L’avocat et président de l’association des Fils et Filles de déportés juifs de France, Serge Klarsfeld, a salué le “dernier grand acteur et dernier grand témoin” de la Résistance française pendant la Seconde Guerre mondiale. Dans un communiqué, le PCF a de son côté rendu hommage à un couple qui restera “une source inépuisable d’inspiration dans les combats pour l’émancipation, la justice, la liberté, l’égalité et la fraternité.” Europe Ecologie-Les Verts assure pour sa part vouloir “rendre vivant l’héritage qu’il nous a légué”.
 “C’était à la fois un grand-père très attentif, d’une insatiable curiosité, et qui avait les valeurs républicaines chevillées au corps”, a indiqué mercredi son petit-fils Renaud Helfer-Aubrac, sur 1. “Pour lui, la liberté, l’égalité et la fraternité n’étaient pas de vains mots.
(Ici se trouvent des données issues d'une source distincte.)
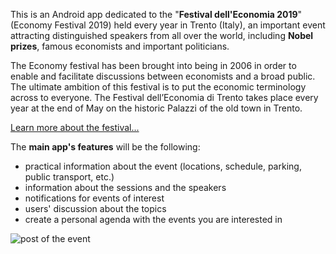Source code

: This is an Android app dedicated to the "**Festival dell'Economia 2019**" (Economy Festival 2019) held every year in Trento (Italy), an important event attracting distinguished speakers from all over the world, including **Nobel prizes**, famous economists and important politicians.

The Economy festival has been brought into being in 2006 in order to enable and facilitate discussions between economists and a broad public. The ultimate ambition of this festival is to put the economic terminology across to everyone. The Festival dell’Economia di Trento takes place every year at the end of May on the historic Palazzi of the old town in Trento.

[Learn more about the festival...](https://www.trentino.com/en/highlights/tradition-and-culture/economy-festival-trento/)


The **main app's features** will be the following:
* practical information about the event (locations, schedule, parking, public transport, etc.)
* information about the sessions and the speakers
* notifications for events of interest
* users' discussion about the topics
* create a personal agenda with the events you are interested in

![post of the event](https://pbs.twimg.com/media/DjW1zqBXsAAJHhx.jpg)

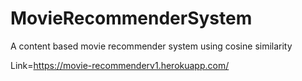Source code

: # MovieRecommenderSystem

A content based movie recommender system using cosine similarity

Link=https://movie-recommenderv1.herokuapp.com/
Bien au contraire”.

A la fin de sa vie, Aubrac militait au sein de l’Union juive française, organisation juive laïque, très à gauche, en faveur de la paix, de la reconnaissance, notamment, du droit au retour des réfugiés palestiniens et pour le retrait des colons israéliens de tous les territoires occupés.